Stored dataset items:
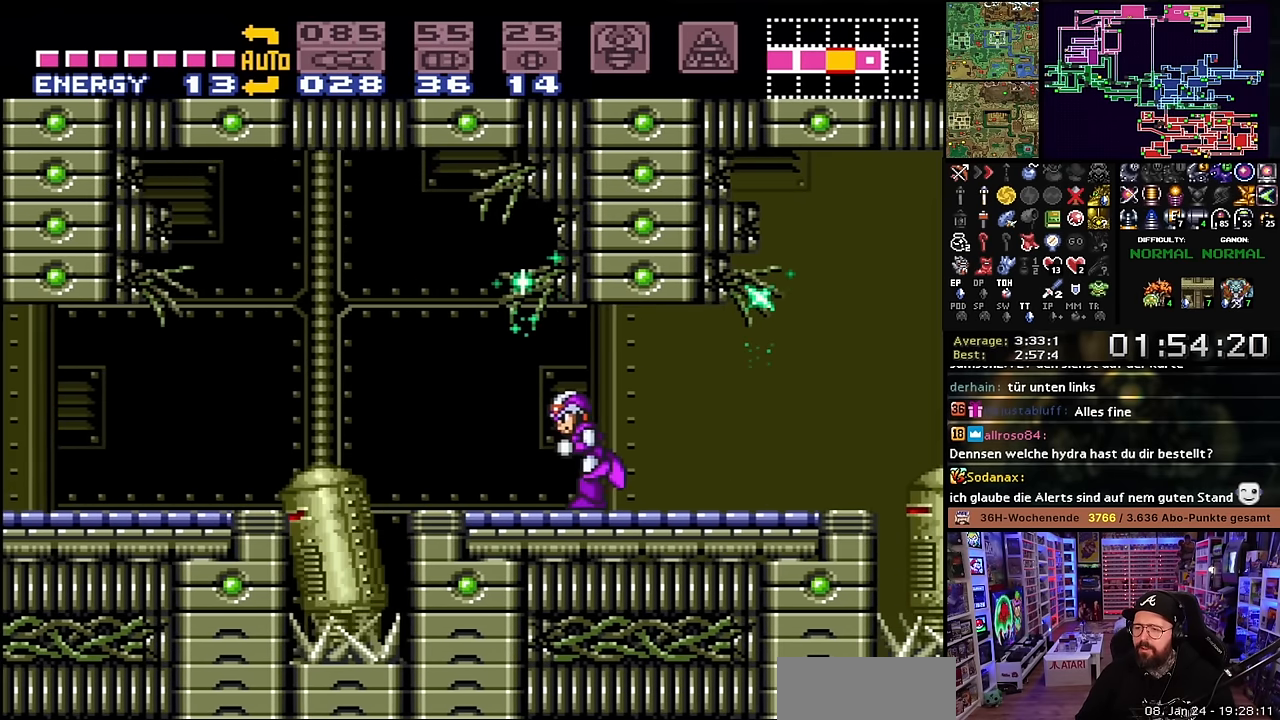
{"buttons": ["X", "DPAD_LEFT"], "events": [[100, "B", "down"], [133, "X", "up"], [150, "X", "down"], [183, "B", "up"]]}
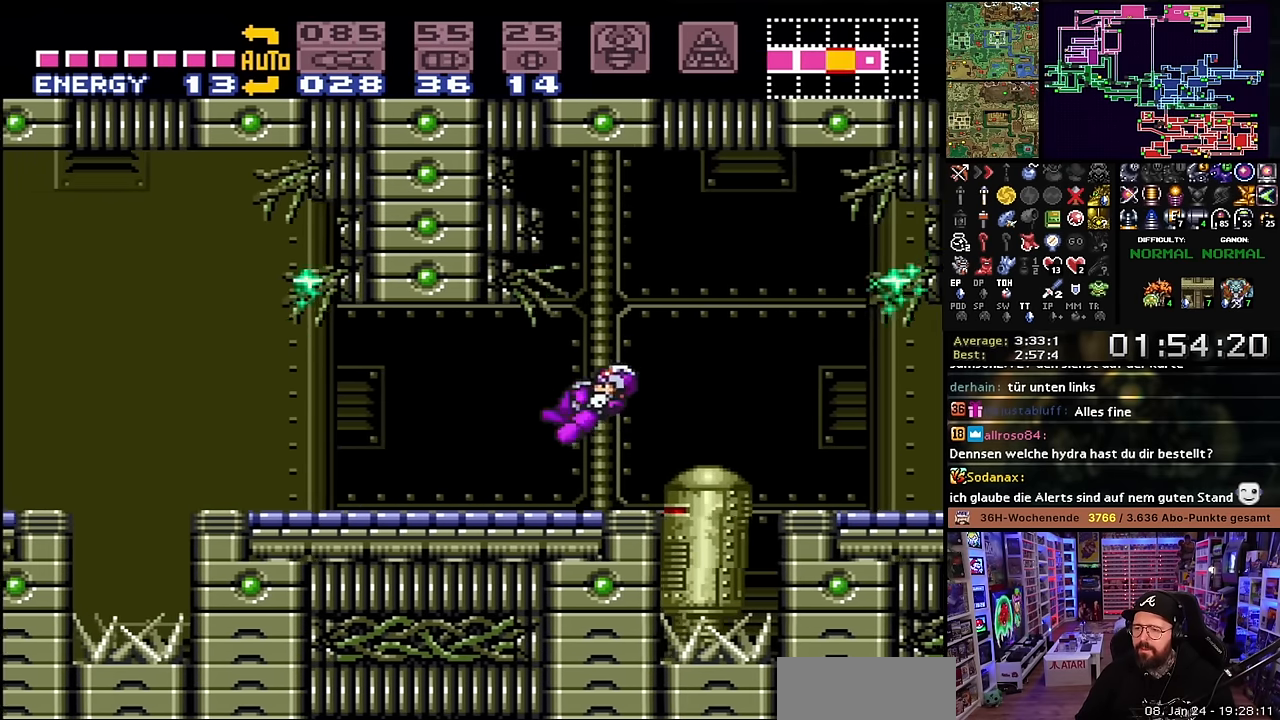
{"buttons": ["B", "X", "DPAD_LEFT"], "events": [[400, "START", "down"], [400, "X", "up"], [416, "START", "up"], [416, "X", "down"], [433, "B", "down"]]}
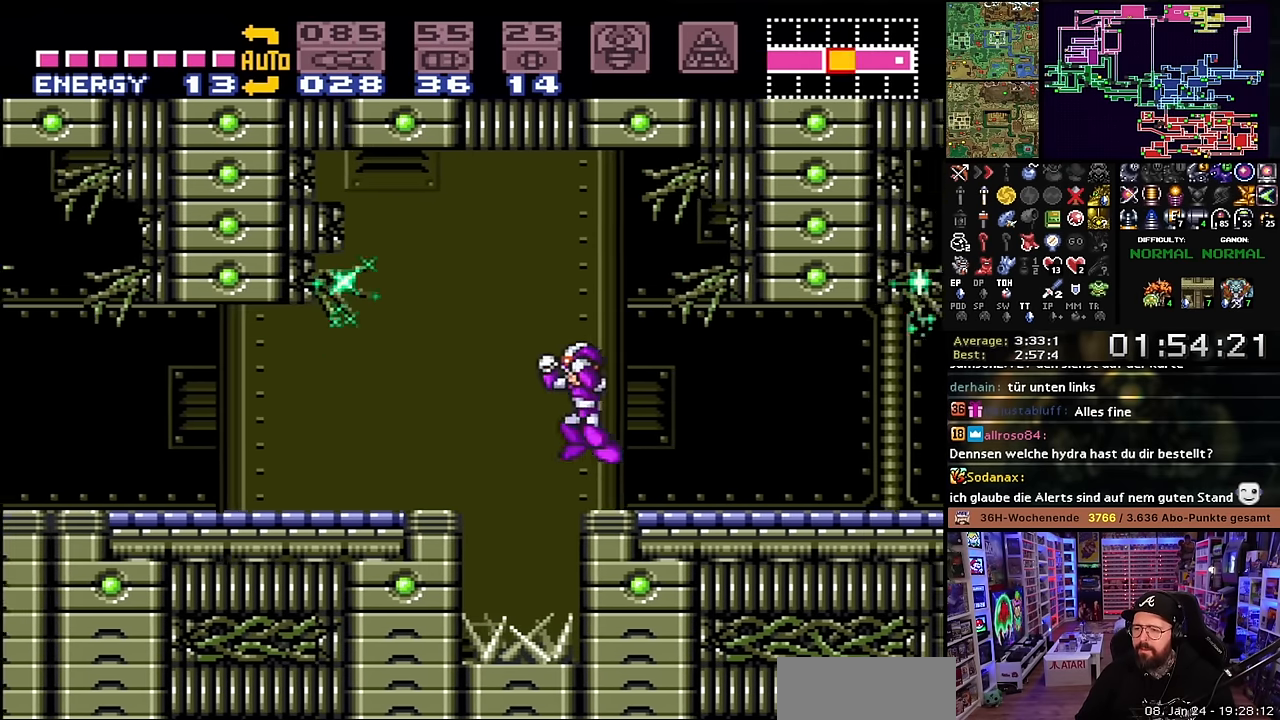
{"buttons": ["X", "DPAD_LEFT"], "events": [[16, "B", "up"], [166, "X", "up"], [183, "Y", "down"], [233, "X", "down"], [283, "Y", "up"]]}
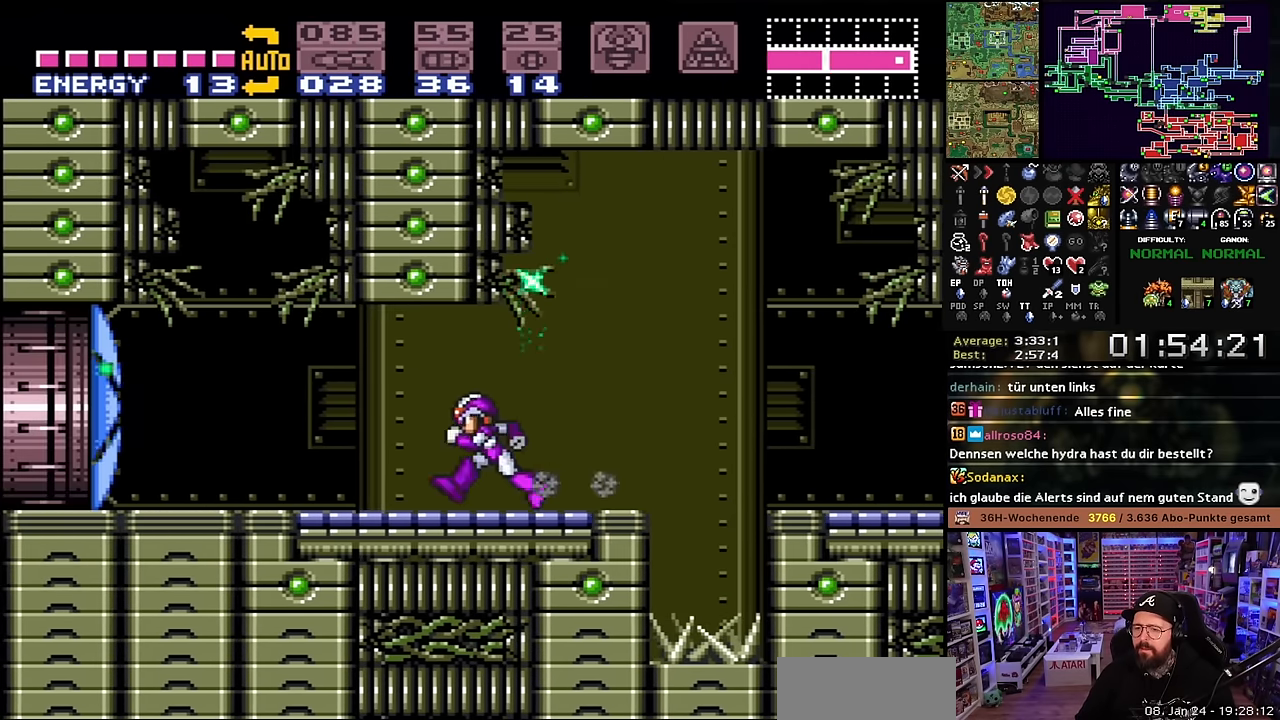
{"buttons": ["X", "DPAD_LEFT"], "events": []}
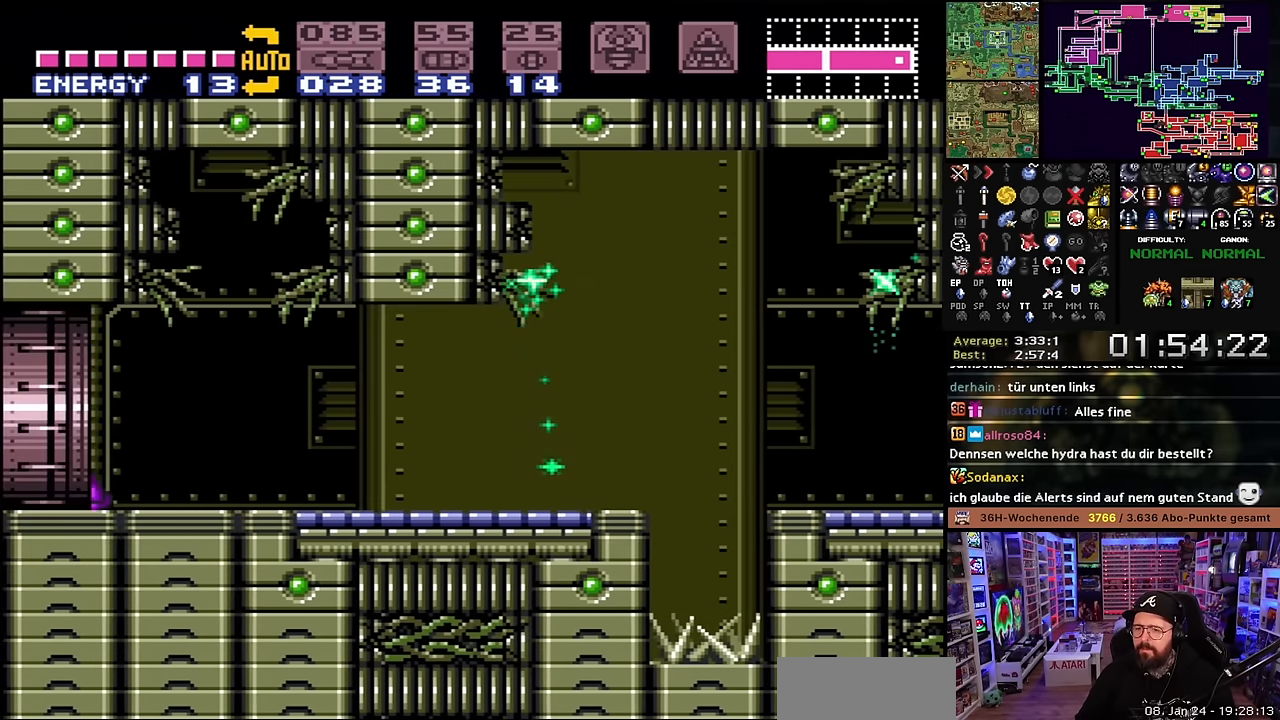
{"buttons": ["X", "DPAD_LEFT"], "events": []}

** Assignment **
Please copy the preceding records exactly and omit the images.

** Exercise solution **
{"buttons": ["X", "DPAD_LEFT"], "events": [[100, "B", "down"], [133, "X", "up"], [150, "X", "down"], [183, "B", "up"]]}
{"buttons": ["B", "X", "DPAD_LEFT"], "events": [[400, "START", "down"], [400, "X", "up"], [416, "START", "up"], [416, "X", "down"], [433, "B", "down"]]}
{"buttons": ["X", "DPAD_LEFT"], "events": [[16, "B", "up"], [166, "X", "up"], [183, "Y", "down"], [233, "X", "down"], [283, "Y", "up"]]}
{"buttons": ["X", "DPAD_LEFT"], "events": []}
{"buttons": ["X", "DPAD_LEFT"], "events": []}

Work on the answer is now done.